To examine the disease-causing potential of the patients’ altered microflora, the researchers fed lab-grown cultures of six patients’ microbes to C. elegans roundworms—established models for studying the virulence activities of mammalian pathogens. Although individual bacterial taxa caused little harm to the worms on their own, most Candida isolates killed the worms within 40 hours of ingestion. The combination of Candida and bacteria, however, appeared to keep pathogenesis in check.
“They actually considered the fungal component of the microbiome, which has been routinely ignored in hundreds of microbiome studies,” said Michael Lorenz, a microbiologist at the University of Texas Health Science Center at Houston who was not in involved in the study. “So the finding that there are these interactions between the bacterial and fungal components is one that people should be very aware of.”
To mimic the conditions in an ICU patient’s gut, the researchers grew the microbes in the presence of an opioid. Opioids often enter the gut in critically ill patients as part of a stress response, and are known to interact with the quorum-sensing signals that regulate bacterial virulence. Indeed, in two Candida-bacteria combinations, opioid treatment shifted bacterial behavior from commensal to pathogenic, killing a substantial proportion of worms.
On the other hand, Alverdy, Zaborina, and their colleagues previously showed that decreased phosphate concentrations in the C. elegans gut—much like the low-nutrient environment in an ICU patient’s GI tract—activate quorum-sensing signals that promote pathogenesis.
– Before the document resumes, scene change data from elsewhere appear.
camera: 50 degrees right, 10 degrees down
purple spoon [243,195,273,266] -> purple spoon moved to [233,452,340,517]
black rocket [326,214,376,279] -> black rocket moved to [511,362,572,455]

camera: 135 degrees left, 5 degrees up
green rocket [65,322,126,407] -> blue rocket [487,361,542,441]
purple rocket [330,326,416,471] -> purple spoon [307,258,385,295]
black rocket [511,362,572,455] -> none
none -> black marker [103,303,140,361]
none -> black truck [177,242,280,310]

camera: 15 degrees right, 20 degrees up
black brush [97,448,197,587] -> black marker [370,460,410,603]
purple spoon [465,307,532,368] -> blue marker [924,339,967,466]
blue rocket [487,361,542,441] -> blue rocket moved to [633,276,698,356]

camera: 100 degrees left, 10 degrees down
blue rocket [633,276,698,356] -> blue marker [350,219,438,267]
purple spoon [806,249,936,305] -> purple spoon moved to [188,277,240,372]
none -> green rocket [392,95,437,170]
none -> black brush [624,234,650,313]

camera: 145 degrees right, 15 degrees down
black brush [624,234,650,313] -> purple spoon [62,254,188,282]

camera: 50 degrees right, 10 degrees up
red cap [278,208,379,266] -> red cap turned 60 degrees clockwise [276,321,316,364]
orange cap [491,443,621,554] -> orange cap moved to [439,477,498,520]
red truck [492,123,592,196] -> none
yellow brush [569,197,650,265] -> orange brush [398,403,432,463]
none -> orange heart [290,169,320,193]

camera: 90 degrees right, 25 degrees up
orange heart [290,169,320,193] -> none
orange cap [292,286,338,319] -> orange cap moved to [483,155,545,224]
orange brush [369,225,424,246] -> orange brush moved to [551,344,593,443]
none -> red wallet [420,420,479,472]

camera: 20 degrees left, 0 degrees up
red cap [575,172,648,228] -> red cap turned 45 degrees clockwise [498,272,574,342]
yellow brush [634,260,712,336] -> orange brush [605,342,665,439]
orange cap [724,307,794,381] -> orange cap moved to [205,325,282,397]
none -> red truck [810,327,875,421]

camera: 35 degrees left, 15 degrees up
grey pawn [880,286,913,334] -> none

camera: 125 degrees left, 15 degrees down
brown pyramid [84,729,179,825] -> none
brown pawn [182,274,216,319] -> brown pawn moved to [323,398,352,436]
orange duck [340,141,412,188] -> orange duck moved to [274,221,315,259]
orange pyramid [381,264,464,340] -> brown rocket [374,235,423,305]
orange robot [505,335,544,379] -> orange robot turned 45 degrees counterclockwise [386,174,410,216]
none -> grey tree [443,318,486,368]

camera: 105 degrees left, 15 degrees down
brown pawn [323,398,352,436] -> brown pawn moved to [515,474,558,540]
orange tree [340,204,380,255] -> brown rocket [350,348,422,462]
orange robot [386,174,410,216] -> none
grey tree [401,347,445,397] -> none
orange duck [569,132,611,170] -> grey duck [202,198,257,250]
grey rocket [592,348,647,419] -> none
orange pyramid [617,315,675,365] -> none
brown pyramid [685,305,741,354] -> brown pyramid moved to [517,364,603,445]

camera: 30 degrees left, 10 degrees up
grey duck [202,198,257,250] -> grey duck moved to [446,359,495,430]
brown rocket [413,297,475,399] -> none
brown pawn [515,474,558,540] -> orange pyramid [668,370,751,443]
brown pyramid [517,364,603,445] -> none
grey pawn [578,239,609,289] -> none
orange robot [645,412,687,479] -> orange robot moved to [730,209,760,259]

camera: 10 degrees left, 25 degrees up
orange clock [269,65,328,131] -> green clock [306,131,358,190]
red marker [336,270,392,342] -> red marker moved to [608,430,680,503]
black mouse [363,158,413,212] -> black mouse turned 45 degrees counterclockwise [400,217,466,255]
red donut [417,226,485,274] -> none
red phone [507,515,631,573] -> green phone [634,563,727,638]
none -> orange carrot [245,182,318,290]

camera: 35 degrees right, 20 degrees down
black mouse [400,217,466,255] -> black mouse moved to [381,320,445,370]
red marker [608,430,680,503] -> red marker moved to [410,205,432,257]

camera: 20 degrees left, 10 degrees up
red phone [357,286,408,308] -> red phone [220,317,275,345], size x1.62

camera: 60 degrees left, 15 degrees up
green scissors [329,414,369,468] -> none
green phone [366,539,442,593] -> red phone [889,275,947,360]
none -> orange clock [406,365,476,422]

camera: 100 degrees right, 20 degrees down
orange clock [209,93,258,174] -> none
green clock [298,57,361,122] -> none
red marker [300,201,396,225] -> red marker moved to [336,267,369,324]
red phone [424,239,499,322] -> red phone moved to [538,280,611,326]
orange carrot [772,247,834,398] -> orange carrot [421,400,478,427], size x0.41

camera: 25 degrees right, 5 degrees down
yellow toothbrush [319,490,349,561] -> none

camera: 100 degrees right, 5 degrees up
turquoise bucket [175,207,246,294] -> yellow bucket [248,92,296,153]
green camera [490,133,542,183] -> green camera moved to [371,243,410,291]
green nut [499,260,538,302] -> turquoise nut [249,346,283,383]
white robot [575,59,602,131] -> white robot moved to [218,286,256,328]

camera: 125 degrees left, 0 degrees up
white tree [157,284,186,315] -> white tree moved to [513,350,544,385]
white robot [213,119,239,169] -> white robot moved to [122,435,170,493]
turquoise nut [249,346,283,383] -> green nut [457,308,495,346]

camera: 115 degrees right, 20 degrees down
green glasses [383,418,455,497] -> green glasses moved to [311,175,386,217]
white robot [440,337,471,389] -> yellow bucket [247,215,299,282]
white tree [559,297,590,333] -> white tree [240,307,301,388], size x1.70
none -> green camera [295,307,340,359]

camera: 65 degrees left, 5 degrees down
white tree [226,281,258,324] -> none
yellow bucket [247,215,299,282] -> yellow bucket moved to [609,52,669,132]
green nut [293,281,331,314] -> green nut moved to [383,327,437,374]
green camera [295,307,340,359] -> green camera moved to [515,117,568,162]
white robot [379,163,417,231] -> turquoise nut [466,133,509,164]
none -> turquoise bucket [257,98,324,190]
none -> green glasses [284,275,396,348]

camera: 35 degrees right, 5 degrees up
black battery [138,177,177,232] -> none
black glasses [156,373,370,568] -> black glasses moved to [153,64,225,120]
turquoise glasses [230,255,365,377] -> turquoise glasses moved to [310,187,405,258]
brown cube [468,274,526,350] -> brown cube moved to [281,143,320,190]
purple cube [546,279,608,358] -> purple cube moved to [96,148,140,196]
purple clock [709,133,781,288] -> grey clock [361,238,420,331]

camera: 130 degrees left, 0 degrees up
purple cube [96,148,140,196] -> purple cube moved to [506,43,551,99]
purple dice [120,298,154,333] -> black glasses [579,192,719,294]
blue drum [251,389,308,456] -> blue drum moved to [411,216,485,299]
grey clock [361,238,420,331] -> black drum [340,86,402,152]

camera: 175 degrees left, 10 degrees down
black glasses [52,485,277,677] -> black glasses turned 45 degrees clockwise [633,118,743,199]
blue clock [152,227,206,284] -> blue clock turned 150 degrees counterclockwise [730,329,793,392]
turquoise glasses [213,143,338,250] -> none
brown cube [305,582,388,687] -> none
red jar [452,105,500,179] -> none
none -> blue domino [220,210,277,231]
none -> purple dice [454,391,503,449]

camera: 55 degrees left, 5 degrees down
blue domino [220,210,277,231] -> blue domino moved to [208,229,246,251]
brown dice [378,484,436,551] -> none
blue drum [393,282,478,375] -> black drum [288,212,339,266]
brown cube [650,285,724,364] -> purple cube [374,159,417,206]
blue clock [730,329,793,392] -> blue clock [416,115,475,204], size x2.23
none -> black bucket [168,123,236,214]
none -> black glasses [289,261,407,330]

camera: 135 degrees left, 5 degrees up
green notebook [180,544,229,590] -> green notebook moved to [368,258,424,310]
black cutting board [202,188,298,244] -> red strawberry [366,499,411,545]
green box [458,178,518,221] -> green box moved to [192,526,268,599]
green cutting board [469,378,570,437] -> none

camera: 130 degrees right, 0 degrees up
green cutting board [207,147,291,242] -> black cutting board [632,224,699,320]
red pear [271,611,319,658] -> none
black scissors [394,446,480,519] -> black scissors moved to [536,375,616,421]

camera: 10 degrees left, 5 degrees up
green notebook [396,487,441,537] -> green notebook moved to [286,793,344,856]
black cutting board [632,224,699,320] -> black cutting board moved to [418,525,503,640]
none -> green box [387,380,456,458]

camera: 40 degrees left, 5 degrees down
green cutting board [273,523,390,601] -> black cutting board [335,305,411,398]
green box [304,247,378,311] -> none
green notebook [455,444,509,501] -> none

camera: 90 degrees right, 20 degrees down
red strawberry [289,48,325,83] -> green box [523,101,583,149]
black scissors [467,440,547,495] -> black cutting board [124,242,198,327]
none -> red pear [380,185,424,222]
Here, the team found that phosphate, when added to the opioid mix, rescued most of the worms.
Although this study was too small to assess statistical significance, the team found associations between the behavior of the bacterial communities in C. elegans and patient outcomes—whether they were discharged from the ICU or died after succumbing to a septic infection.
According to Mark Lyte, a neuroendocrinologist who studies interactions between microbes and host physiology at Texas Tech University Health Sciences Center, the study “gives clinicians important information that they’re to get the gut back to health as fast as they can. The quicker they can re-establish normal communities in the gut, the better it will be for the patient prognosis.”
While Alverdy and Zaborina continue to explore the antivirulence potential of phosphate treatment, they suggested that reconstituting a patient’s original community of gut microbes might be the best medicine. Before entering intensive care for organ transplants or other major procedures, patients may soon set aside their own healthy stool to be used for a future fecal transplant.